Futebol

Cuca reclama da arbitragem por pênalti dado para o Palmeiras: “Lance inconclusivo”

Gazeta
Gazeta Esportiva

5 de dezembro de 2020 - 22:07 - Atualizado em 6 de dezembro de 2020 - 00:15

Santos e Palmeiras ficaram no empate em 2 a 2 na tarde deste sábado, na Vila Belmiro, pela 24ª rodada do Campeonato Brasileiro. Na entrevista coletiva após a partida, o técnico Cuca reclamou do pênalti dado ao Verdão no segundo tempo, que gerou o primeiro gol do adversário. A penalidade foi marcada por toque de mão de Lucas Veríssimo, com auxílio do VAR.

“Eu tomo muito cuidado em analisar os erros para não cometer equívoco nenhum e, por mais que eu tenha buscado alguma coisa, não consegui encontrar. É um lance inconclusivo. Esperei o Veríssimo e perguntei se a bola havia batido na mão dele: ‘Não senti, professor’. Então continua sendo um lance inconclusivo. Eu olhei trezentas vezes. É um pênalti que o José Cláudio da Rocha Filho, o juiz do VAR, deu. Coincidentemente é o mesmo árbitro de VAR que apitou nosso jogo contra o Palmeiras no Morumbi (pelo primeiro turno) e deu aquele pênalti, em outro lance interpretativo. Nada que venha a falar da honestidade dele, mas é uma coincidência bastante dura para nós. Mudou o jogo”, declarou o comandante alvinegro, que ainda ressaltou que “não é choro”.

Sobre o jogo em si, Cuca reconheceu que o começo do Palmeiras foi superior, mas disse que depois o Santos “tomou conta da partida”. O treinador ainda afirmou que fica com um “gosto amargo” pelo empate.

“No comecinho do jogo, o Palmeiras foi melhor, tocou melhor a bola, ocupou o campo de ataque mais tempo do que nós. Demoramos uns 15 minutos para nos adaptar ao jogo, mas depois tomamos conta da partida. Dominamos, criamos as chances, fizemos o gol que nos levou para o intervalo com uma vantagem no placar. Veio o segundo tempo e, antes do gol de empate, tivemos três chances para fazer o segundo. Nós cedemos ao Palmeiras um escanteio, e na batida veio a penalidade”, analisou.

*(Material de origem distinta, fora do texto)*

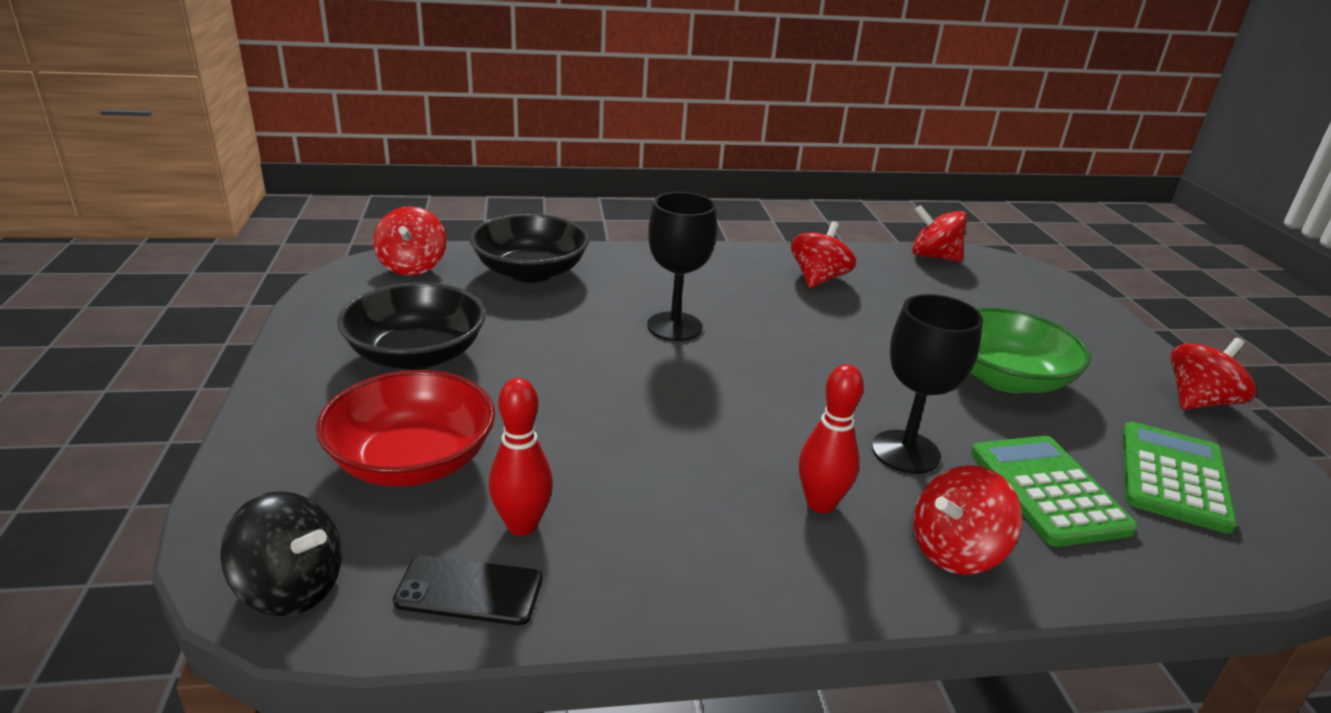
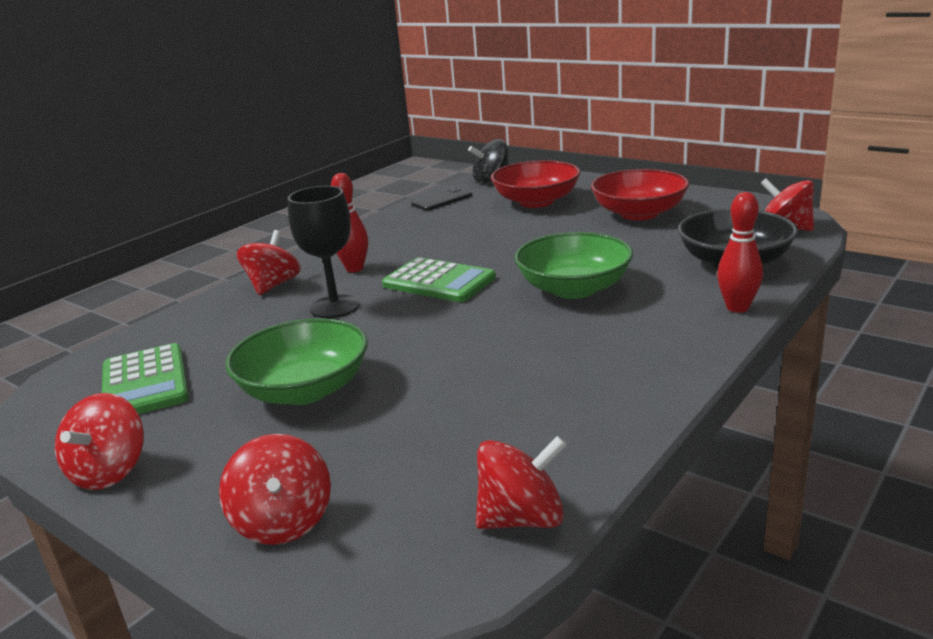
camera: 140 degrees right, 5 degrees down
(416, 355) = (639, 213): black bowl -> red bowl
(522, 525) = (459, 212): red bowling pin -> red bowling pin (737, 308)
(674, 326) = (574, 288): black goblet -> green bowl
(818, 279) = (571, 388): red spinning top -> red spinning top (283, 522)
(1048, 490) = (235, 331): green calculator -> green calculator (439, 282)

“Um a um, mais três minutos vem a segunda bola, e eles fazem de novo. Nós buscamos o empate e tivemos outras chances ainda. Fomos melhores durante 70% da partida. Não sou muito de falar de números, mas no geral fomos superiores ao Palmeiras. Por isso, entendo que fica um gosto amargo, apesar de termos buscado o empate. Fica a satisfação de ver um time lutando, buscando o gol até o final. Infelizmente, não conseguimos vencer. Acabamos empatando um clássico, o que não é demérito nenhum, mas era um jogo para termos vencido”, acrescentou.

O técnico do Santos também explicou a decisão de colocar o time titular em campo, tendo em vista que a equipe alvinegra tem um jogo importante pela Copa Libertadores no meio da semana. Às 19h15 (de Brasília) de quarta-feira (9), o Peixe encara o Grêmio, na Arena, pelo duelo de ida das quartas de final.

“Nós tínhamos 37 pontos, ganhando íamos para o terceiro lugar. Temos domingo, segunda e terça para recuperar o jogador. Não temos uma certeza de que deixando os caras oito ou nove dias parados vão render mais ou menos. Tem momentos que a melhor coisa é jogar, quando não tem desgaste físico, treinaram o suficiente, não tiveram nada com viagem, então estavam prontos para o jogo. Graças a Deus não perdemos ninguém por lesão, agora a recuperação vem até quarta-feira”, concluiu.